En Japón las pequeñas gestiones se transforman rápidamente en grandes proyectos. Se dice que la sociedad japonesa es muy eficiente y tecnológica, pero yo veo todavía teléfonos públicos y faxes. Es hermoso eso. Creo que recién ahora se están pensando eliminar los disquetes de la Administración pública.
Dicho esto, debe ser una sociedad muy eficaz, no lo dudo. En la facultad nos cansamos de estudiar su milagro económico. Recuerdo a Benjamin Coriat[1] contarnos el método Toyota de producción. Su forma particular de aumentar la productividad sin recurrir a las economías de escala. Una idea que nos atormenta en el fondo a todos y que tiene que ver con producir mucho al menos costo posible. Queremos intentar dar más consumiendo menos, usando menos tiempo, recursos. Nos cansamos intentando tomar atajos y engaños a la física, a la economía. Queremos más por menos. En eso consiste la economía, la física, la química, el ecosistema, los animales, las plantas.
Pero saliendo del libro de texto y las historias de megafactorías, viviendo acá, uno intuye que el día a día está pensado para que sea eficiente para el japonés medio. El sistema requiere que nunca haya imprevistos. Y el asunto del idioma en este país es apasionante.

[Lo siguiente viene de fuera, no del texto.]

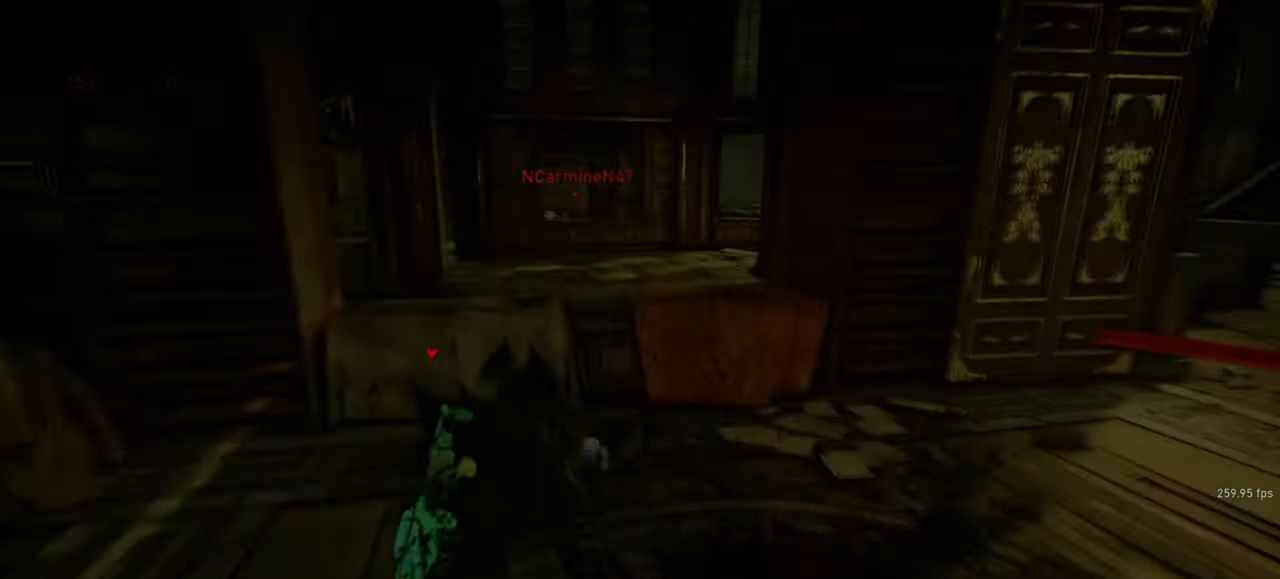
{"keys": [], "mouse": [], "events": []}
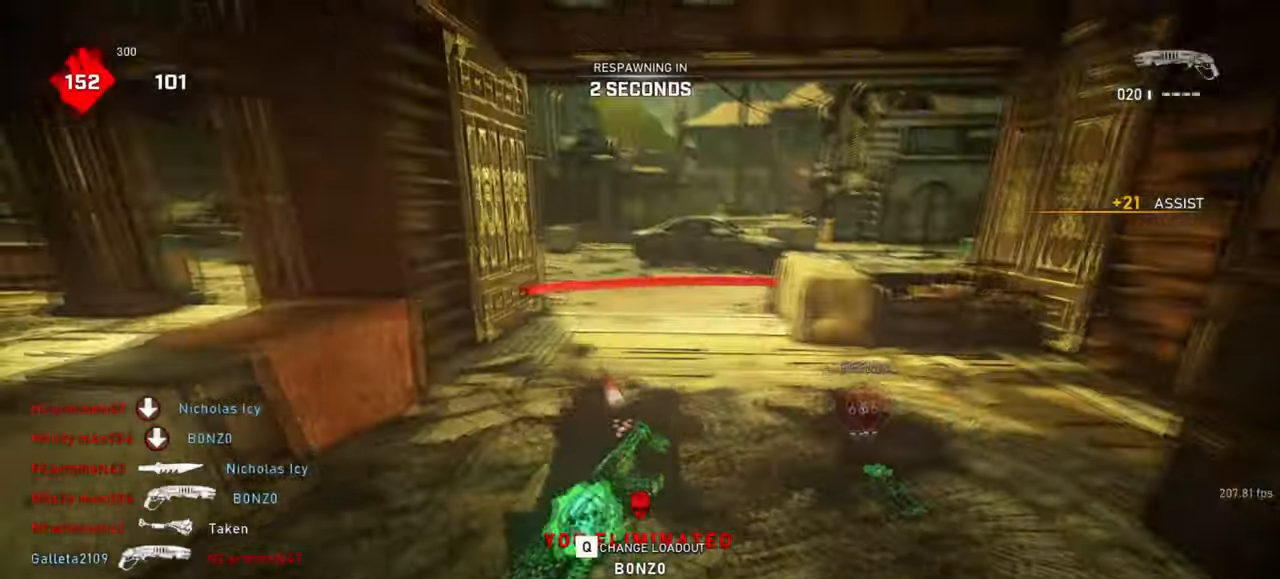
{"keys": [], "mouse": [], "events": []}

Para contratar el servicio de Internet me pidieron que trajera a alguien que hablara japonés. Incluso, hubo un intento claro de no ofrecer el servicio. Yo puedo entender que no quieran lidiar con alguien que no habla el idioma, incluso, que estén dispuestos a perder un cliente.
Me parece una forma muy anticapitalista de protesta intentar deshacerse del cliente, ningunearlo, ignorarlo, pero me sorprendió que dijeran abiertamente que la causa de no ofrecer el servicio era que no hablábamos el idioma. En otro país te mentirían, darían razones peregrinas, pero en Japón hay una honestidad dulce que le quita esa brutalidad que significa dejar a afuera a alguien por ser extranjero. También en la policía me preguntaron si no podía ir con alguien que hablara japonés. Pienso que si lo preguntan tanto es que debe ser bastante común eso de hacer favores de este tipo a los amigos y yo pienso que nunca le pediría a un amigo que pierda una mañana para lidiar con la burocracia de turno.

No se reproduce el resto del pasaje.